Was auf den Tisch kommt, besorgt er sich in der nächsten Umgebung - so werden alte Gemüsesorten und teils ungewöhnliche Kräuter in der Gärtnerei der Schulschwestern in Graz geerntet. Sogar die Trüffeln haben keine weite Anreise hinter sich - sie stammen aus der Südsteiermark. Auf dem Teller hält sich der Spitzenkoch bewusst einfach - mehr als vier Komponenten finden sich nicht darauf, doch die harmonieren einmalig miteinander.

Kostproble zum Nachkochen:
Topinambur/Couscous/Petersilie/Süßwurzel

Vier Komponenten - eine Aromenüberraschung
Vier Komponenten - eine Aromenüberraschung © (c) Oliver Wolf Foto GmbH

Zubereitung:

1. Die Tobinambur in leicht gesalzenem Wasser kochen. herausnehmen und etwas abkühlen lassen. Dann schälen und in kleine Würfel schneiden. Mit den gehackten Kürbiskernen etwas fein gehackter Petersilie und Mayonnaise zu einem homogenen Tatar vermengen.

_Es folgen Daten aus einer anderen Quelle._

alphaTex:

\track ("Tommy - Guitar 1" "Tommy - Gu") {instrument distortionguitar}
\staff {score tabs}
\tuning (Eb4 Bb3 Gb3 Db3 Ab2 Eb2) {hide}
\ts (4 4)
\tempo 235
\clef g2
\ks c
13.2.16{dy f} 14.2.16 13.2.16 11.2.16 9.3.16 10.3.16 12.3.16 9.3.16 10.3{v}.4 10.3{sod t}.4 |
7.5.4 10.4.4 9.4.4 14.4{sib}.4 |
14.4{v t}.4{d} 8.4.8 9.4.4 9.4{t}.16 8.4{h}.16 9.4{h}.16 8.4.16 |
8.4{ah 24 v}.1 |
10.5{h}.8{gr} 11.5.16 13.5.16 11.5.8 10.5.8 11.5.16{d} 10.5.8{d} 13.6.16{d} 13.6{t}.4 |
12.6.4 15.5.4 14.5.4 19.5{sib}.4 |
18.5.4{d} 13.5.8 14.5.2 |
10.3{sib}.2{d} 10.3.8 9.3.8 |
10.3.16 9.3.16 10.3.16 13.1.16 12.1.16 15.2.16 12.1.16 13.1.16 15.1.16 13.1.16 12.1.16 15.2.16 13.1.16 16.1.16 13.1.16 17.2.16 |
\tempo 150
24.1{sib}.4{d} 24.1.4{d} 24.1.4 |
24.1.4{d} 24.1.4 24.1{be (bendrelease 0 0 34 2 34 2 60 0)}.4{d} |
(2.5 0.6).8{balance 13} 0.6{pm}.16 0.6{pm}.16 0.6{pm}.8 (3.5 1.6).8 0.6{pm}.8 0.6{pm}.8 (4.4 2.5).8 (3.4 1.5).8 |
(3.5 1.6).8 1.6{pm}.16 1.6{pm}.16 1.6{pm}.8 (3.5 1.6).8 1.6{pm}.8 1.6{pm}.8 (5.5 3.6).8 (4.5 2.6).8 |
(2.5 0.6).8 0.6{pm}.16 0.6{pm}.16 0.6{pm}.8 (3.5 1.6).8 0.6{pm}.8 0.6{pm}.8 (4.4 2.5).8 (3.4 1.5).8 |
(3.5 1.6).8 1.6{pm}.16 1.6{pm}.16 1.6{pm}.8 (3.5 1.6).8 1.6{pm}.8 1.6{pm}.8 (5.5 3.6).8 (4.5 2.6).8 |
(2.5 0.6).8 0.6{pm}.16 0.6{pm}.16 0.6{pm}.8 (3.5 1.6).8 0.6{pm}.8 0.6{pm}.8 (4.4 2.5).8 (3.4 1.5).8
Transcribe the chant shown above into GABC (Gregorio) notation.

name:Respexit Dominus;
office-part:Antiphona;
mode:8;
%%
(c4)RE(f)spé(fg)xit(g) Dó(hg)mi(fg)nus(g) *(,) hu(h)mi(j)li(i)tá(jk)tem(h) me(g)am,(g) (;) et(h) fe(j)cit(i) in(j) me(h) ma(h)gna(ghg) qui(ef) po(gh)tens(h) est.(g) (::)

2. Couscous mit kochender Gemüsebrühe übergiessen und quellen lassen. Immer wieder mit einer Gabel auflockern, damit er nicht klumpig wird. Mit Salz, Pfeffer und Curry abschmecken.

3. Aus den Petersilienblätter, ein paar Kürbiskernen und  Rapsöl eine Art Pesto herstellen.

4. Die Süßwurzel entweder langsam kochen oder wie in Michael Wankerls Fall in einer Wasser-Salz Lösung über ein bis zwei Wochen fermentieren. Das Gefäß dabei nur mit einem Tuch bedecken und nicht verschließen. Mit zunehmender Fermentation riecht das Wasser immer  säuerlicher, die Wurzeln sollten vor Gebrauch gut abgewaschen werden, wenn der Geruch als störend empfunden wird.

Fertig stellen: Das Tobinambur-Tatar in der Tellermitte anrichten, den Couscous gefällig verteilen und die Süßwurzel auf den Couscous legen. Mit dem Petersilienpesto vollenden. Je nach Geschmack mit Kräutern der Saison garnieren.